One lesson I learned along the way, was that it can be useful to distinguish between a tradition and a ritual. A tradition is something done purely & simply because that’s the way it’s always been done. A ritual is something done with intention and meaning. The line between the two might be blurred, so it is worth questioning which it is. I recognised that things I’d thought of as rituals had merely become habit. I learned that there are other ways I can honour the intent AND do things differently.
So I did. Simple things like when I put the tree up, and when I will take it down. It included, how I spent key dates during the holiday season, which involved everything from sleeping, being with people, being alone, to what and when I ate. Even what I watched / didn’t watch on TV. Music – I threw away recordings that I’d played every year for 30 years.

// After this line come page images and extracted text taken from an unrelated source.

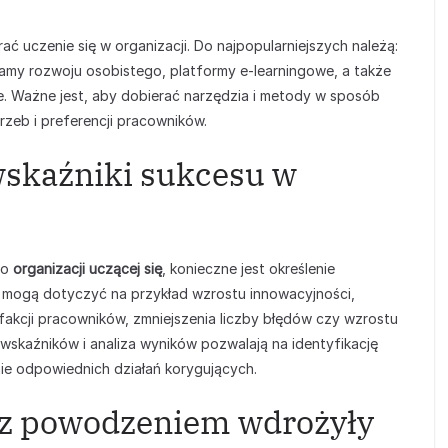
rać uczenie się w organizacji. Do najpopularniejszych należą:
ramy rozwoju osobistego, platformy e-learningowe, a także
e. Ważne jest, aby dobierać narzędzia i metody w sposób
zeb i preferencji pracowników.
wskaźniki sukcesu w
do
organizacji uczącej się
, konieczne jest określenie
 mogą dotyczyć na przykład wzrostu innowacyjności,
akcji pracowników, zmniejszenia liczby błędów czy wzrostu
 wskaźników i analiza wyników pozwalają na identyfikację
 odpowiednich działań korygujących.
e z powodzeniem wdrożyły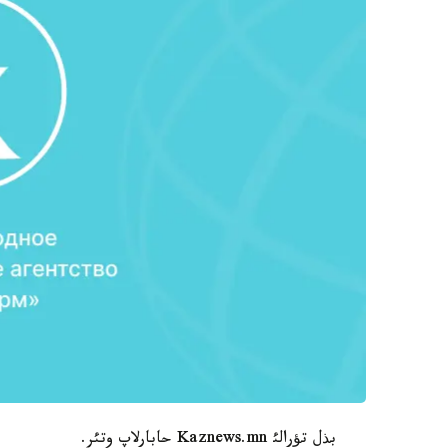
بذل تؤرالئ Kaznews.mn حابارلاپ وتئر.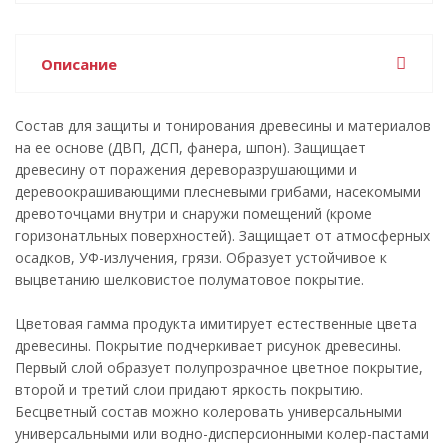
Описание
Состав для защиты и тонирования древесины и материалов
на ее основе (ДВП, ДСП, фанера, шпон). Защищает
древесину от поражения дереворазрушающими и
деревоокрашивающими плесневыми грибами, насекомыми
древоточцами внутри и снаружи помещений (кроме
горизонатльных поверхностей). Защищает от атмосферных
осадков, УФ-излучения, грязи. Образует устойчивое к
выцветанию шелковистое полуматовое покрытие.
Цветовая гамма продукта имитирует естественные цвета
древесины. Покрытие подчеркивает рисунок древесины.
Первый слой образует полупрозрачное цветное покрытие,
второй и третий слои придают яркость покрытию.
Бесцветный состав можно колеровать универсальными
универсальными или водно-дисперсионными колер-пастами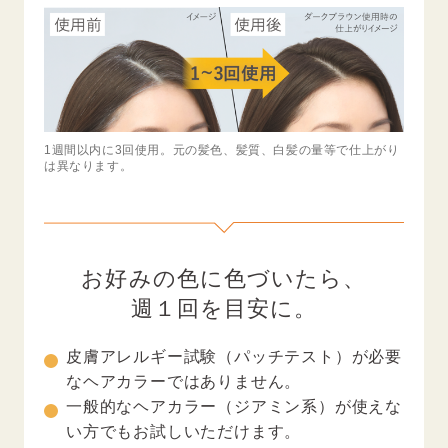
1週間以内に3回使用。元の髪色、髪質、白髪の量等で仕上がり
は異なります。
お好みの色に色づいたら、
週１回を目安に。
皮膚アレルギー試験（パッチテスト）が必要
なヘアカラーではありません。
一般的なヘアカラー（ジアミン系）が使えな
い方でもお試しいただけます。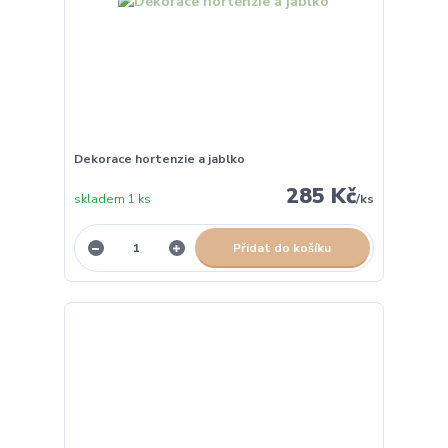
Dekorace hortenzie a jablko
285 Kč
skladem 1 ks
/
ks
Přidat do košíku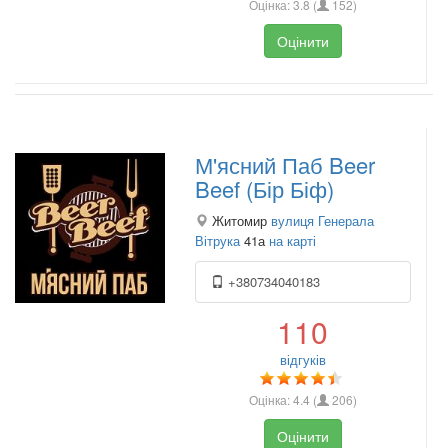
Оцінка:
3.8
(
152
)
Оцінити
М'ясний Паб Beer
Beef (Бір Біф)
Житомир
вулиця Генерала
Вітрука
41а
на карті
+380734040183
110
відгуків
Оцінка:
4.4
(
206
)
Оцінити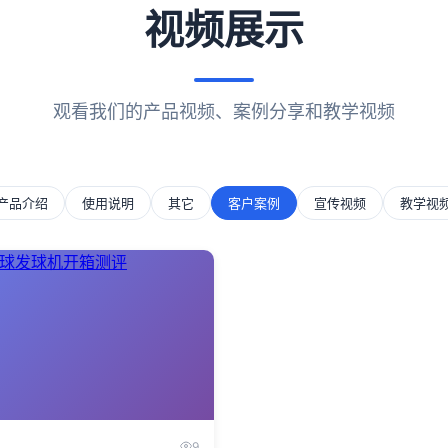
视频展示
观看我们的产品视频、案例分享和教学视频
产品介绍
使用说明
其它
客户案例
宣传视频
教学视
9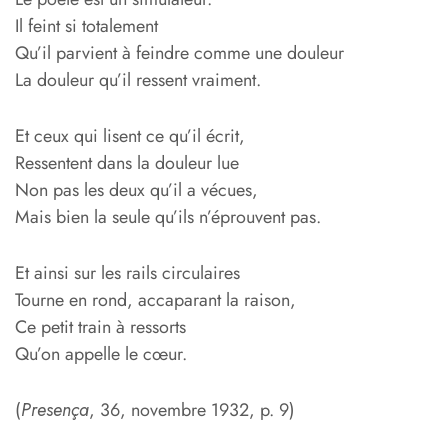
Il feint si totalement
Qu’il parvient à feindre comme une douleur
La douleur qu’il ressent vraiment.
Et ceux qui lisent ce qu’il écrit,
Ressentent dans la douleur lue
Non pas les deux qu’il a vécues,
Mais bien la seule qu’ils n’éprouvent pas.
Et ainsi sur les rails circulaires
Tourne en rond, accaparant la raison,
Ce petit train à ressorts
Qu’on appelle le cœur.
(
Presença
, 36, novembre 1932, p. 9)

These might seem like silly things, but they create a critical space in the brain, and they build critical new neuropathways likewise. They reinforce that we can change. If we can change little things, we can change big things.
Most importantly, they involve practicing the art of asking: Why am I doing this? Does this serve my life-purpose?
We need that practice, because not very far into this journey we will find ourselves questioning who we choose to spend our time with and why. And at this stage of my life, I want to spend my time with people who radiate positivity.
I don’t mean unbounded, idiotic, unrealistic glee – actually after watching Adam Hills last night, I do mean that – sometimes it’s actually the best response – but mostly I just mean the kind of positivity that acknowledges that individual set-backs only amount to decades of miserableness, if we choose to enable them to do so – I mean the kind of positivity that refuses to do that.
I want happy people around me. People who say I can, I will, I am. People who smile and say, even so, this is what I want and I am going to do everything I can to move towards it. People who say I might not know YET, but I’m working on figuring it out.
And I definitely also want to be one of those people.
Have a very HAPPY 2023 – whatever life throws at you, commit to being happy anyway.